## DIRECTIVE
If a line in the entries below includes "θεραπείας", pick it out and copy it.

## THE INPUT
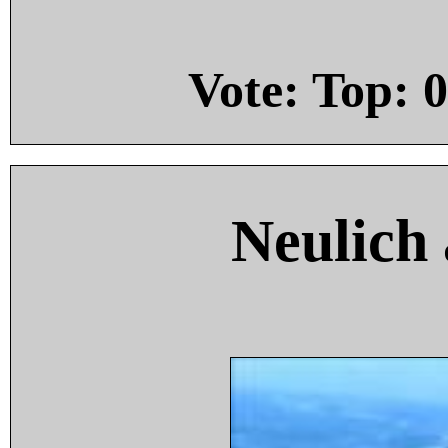
Vote: Top:
0
Neulich 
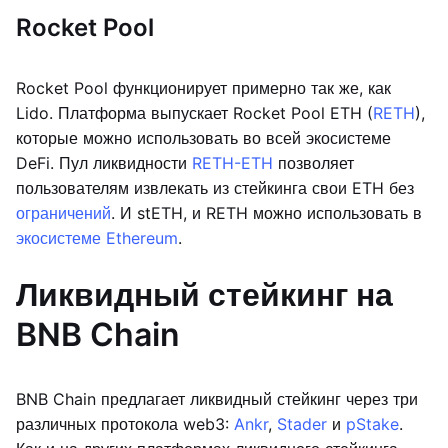
Rocket Pool
Rocket Pool функционирует примерно так же, как
Lido. Платформа выпускает Rocket Pool ETH (
RETH
),
которые можно использовать во всей экосистеме
DeFi. Пул ликвидности
RETH-ETH
позволяет
пользователям извлекать из стейкинга свои ETH без
ограничений
. И stETH, и RETH можно использовать в
экосистеме Ethereum
.
Ликвидный стейкинг на
BNB Chain
BNB Chain предлагает ликвидный стейкинг через три
различных протокола web3:
Ankr
,
Stader
и
pStake
.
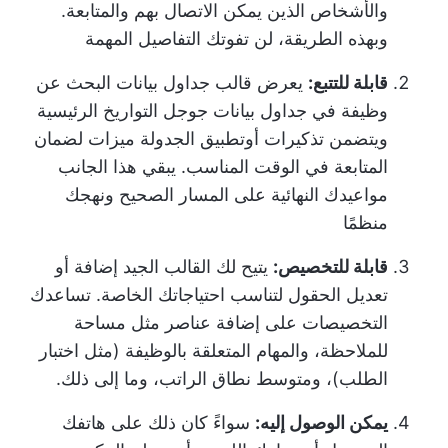
والأشخاص الذين يمكن الاتصال بهم والمتابعة.
وبهذه الطريقة، لن تفوتك التفاصيل المهمة
قابلة للتتبع:
يعرض قالب جداول بيانات البحث عن
وظيفة في جداول بيانات جوجل التواريخ الرئيسية
ويتضمن تذكيرات أو
تطبيق الجدولة
ميزات لضمان
المتابعة في الوقت المناسب. يبقي هذا الجانب
مواعيدك النهائية على المسار الصحيح ونهجك
منظمًا
قابلة للتخصيص:
يتيح لك القالب الجيد إضافة أو
تعديل الحقول لتناسب احتياجاتك الخاصة. تساعدك
التخصيصات على إضافة عناصر مثل مساحة
للملاحظة، والمهام المتعلقة بالوظيفة (مثل اختبار
الطلب)، ومتوسط نطاق الراتب، وما إلى ذلك.
يمكن الوصول إليه:
سواءً كان ذلك على هاتفك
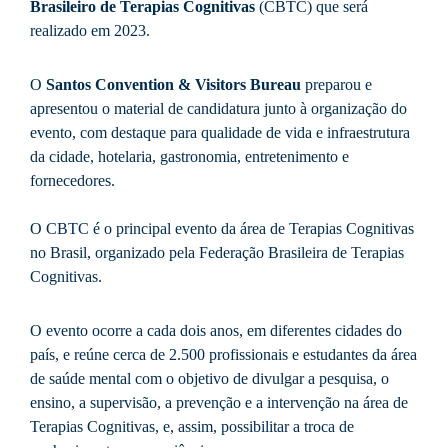
Brasileiro de Terapias Cognitivas
(CBTC) que será
realizado em 2023.
O
Santos Convention & Visitors Bureau
preparou e
apresentou o material de candidatura junto à organização do
evento, com destaque para qualidade de vida e infraestrutura
da cidade, hotelaria, gastronomia, entretenimento e
fornecedores.
O CBTC é o principal evento da área de Terapias Cognitivas
no Brasil, organizado pela Federação Brasileira de Terapias
Cognitivas.
O evento ocorre a cada dois anos, em diferentes cidades do
país, e reúne cerca de 2.500 profissionais e estudantes da área
de saúde mental com o objetivo de divulgar a pesquisa, o
ensino, a supervisão, a prevenção e a intervenção na área de
Terapias Cognitivas, e, assim, possibilitar a troca de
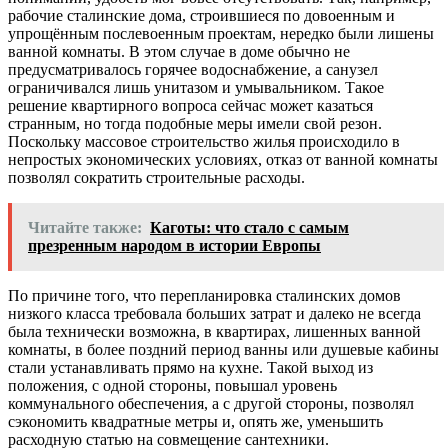
рабочие сталинские дома, строившиеся по довоенным и
упрощённым послевоенным проектам, нередко были лишены
ванной комнаты. В этом случае в доме обычно не
предусматривалось горячее водоснабжение, а санузел
ограничивался лишь унитазом и умывальником. Такое
решение квартирного вопроса сейчас может казаться
странным, но тогда подобные меры имели свой резон.
Поскольку массовое строительство жилья происходило в
непростых экономических условиях, отказ от ванной комнаты
позволял сократить строительные расходы.
Читайте также:
Каготы: что стало с самым
презренным народом в истории Европы
По причине того, что перепланировка сталинских домов
низкого класса требовала больших затрат и далеко не всегда
была технически возможна, в квартирах, лишенных ванной
комнаты, в более поздний период ванны или душевые кабины
стали устанавливать прямо на кухне. Такой выход из
положения, с одной стороны, повышал уровень
коммунального обеспечения, а с другой стороны, позволял
сэкономить квадратные метры и, опять же, уменьшить
расходную статью на совмещение сантехники.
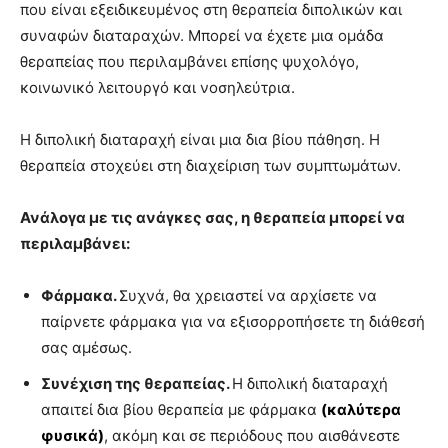
που είναι εξειδικευμένος στη θεραπεία διπολικών και
συναφών διαταραχών. Μπορεί να έχετε μια ομάδα
θεραπείας που περιλαμβάνει επίσης ψυχολόγο,
κοινωνικό λειτουργό και νοσηλεύτρια.
Η διπολική διαταραχή είναι μια δια βίου πάθηση. Η
θεραπεία στοχεύει στη διαχείριση των συμπτωμάτων.
Ανάλογα με τις ανάγκες σας, η θεραπεία μπορεί να
περιλαμβάνει:
Φάρμακα.
Συχνά, θα χρειαστεί να αρχίσετε να
παίρνετε φάρμακα για να εξισορροπήσετε τη διάθεσή
σας αμέσως.
Συνέχιση της θεραπείας.
Η διπολική διαταραχή
απαιτεί δια βίου θεραπεία με φάρμακα
(καλύτερα
φυσικά)
, ακόμη και σε περιόδους που αισθάνεστε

## RESPONSE BOX
θεραπείας που περιλαμβάνει επίσης ψυχολόγο,
Συνέχιση της θεραπείας.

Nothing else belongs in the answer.